**What is being asked**:
What you return should be each line of the data containing the string "TRIANGLE".

* * * * * * * * *

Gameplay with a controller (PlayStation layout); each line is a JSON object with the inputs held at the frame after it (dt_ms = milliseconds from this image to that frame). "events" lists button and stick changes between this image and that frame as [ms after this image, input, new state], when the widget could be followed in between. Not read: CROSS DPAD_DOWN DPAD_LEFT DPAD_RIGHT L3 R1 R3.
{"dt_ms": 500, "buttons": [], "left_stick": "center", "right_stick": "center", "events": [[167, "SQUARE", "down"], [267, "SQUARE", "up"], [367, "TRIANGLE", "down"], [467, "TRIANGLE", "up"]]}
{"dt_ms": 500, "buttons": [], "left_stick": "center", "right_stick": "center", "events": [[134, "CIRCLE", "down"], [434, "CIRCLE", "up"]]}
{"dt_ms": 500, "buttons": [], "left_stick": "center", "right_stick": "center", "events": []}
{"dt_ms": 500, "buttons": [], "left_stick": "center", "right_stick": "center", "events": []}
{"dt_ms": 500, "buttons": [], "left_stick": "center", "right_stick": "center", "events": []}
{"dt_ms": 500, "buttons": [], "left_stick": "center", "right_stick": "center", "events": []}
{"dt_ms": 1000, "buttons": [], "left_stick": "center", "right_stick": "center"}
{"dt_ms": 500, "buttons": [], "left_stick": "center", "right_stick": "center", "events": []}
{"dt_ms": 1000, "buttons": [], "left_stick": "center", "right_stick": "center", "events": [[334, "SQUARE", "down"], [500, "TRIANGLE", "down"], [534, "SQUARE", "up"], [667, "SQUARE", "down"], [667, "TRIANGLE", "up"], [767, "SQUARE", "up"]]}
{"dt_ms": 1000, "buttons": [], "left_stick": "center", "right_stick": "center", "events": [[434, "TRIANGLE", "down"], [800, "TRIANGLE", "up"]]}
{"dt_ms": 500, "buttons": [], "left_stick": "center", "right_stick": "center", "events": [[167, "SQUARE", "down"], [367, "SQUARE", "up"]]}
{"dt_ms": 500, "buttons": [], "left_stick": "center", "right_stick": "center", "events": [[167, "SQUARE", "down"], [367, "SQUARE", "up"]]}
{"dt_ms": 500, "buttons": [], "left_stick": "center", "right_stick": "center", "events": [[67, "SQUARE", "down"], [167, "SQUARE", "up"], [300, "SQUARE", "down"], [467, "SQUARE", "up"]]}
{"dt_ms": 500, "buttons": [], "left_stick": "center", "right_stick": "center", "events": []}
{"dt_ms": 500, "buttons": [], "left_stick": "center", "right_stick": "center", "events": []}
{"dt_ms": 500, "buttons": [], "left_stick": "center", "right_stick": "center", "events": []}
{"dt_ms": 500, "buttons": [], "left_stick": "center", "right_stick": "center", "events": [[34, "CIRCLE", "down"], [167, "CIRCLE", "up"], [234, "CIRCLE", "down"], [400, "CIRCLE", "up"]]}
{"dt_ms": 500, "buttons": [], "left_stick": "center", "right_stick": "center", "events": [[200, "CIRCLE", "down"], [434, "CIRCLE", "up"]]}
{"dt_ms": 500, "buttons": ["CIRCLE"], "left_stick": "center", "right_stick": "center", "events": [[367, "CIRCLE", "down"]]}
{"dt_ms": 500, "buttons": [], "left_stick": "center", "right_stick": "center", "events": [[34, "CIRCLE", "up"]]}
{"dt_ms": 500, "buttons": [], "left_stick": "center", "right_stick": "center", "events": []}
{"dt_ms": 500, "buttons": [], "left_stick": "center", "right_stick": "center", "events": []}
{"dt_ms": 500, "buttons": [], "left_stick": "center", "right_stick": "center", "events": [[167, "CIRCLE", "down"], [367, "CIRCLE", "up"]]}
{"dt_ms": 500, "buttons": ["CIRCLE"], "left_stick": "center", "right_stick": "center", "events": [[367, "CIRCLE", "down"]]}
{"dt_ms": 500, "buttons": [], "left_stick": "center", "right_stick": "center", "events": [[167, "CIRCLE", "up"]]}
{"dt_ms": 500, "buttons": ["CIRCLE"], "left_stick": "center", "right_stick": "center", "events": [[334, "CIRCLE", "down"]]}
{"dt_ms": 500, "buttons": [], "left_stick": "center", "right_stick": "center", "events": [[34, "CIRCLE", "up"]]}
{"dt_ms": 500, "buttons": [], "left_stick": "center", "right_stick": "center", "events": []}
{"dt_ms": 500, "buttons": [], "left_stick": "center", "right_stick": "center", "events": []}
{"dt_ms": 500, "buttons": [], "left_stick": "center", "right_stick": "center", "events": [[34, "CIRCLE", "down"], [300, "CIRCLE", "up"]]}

* * * * * * * * *

**Task output**:
{"dt_ms": 500, "buttons": [], "left_stick": "center", "right_stick": "center", "events": [[167, "SQUARE", "down"], [267, "SQUARE", "up"], [367, "TRIANGLE", "down"], [467, "TRIANGLE", "up"]]}
{"dt_ms": 1000, "buttons": [], "left_stick": "center", "right_stick": "center", "events": [[334, "SQUARE", "down"], [500, "TRIANGLE", "down"], [534, "SQUARE", "up"], [667, "SQUARE", "down"], [667, "TRIANGLE", "up"], [767, "SQUARE", "up"]]}
{"dt_ms": 1000, "buttons": [], "left_stick": "center", "right_stick": "center", "events": [[434, "TRIANGLE", "down"], [800, "TRIANGLE", "up"]]}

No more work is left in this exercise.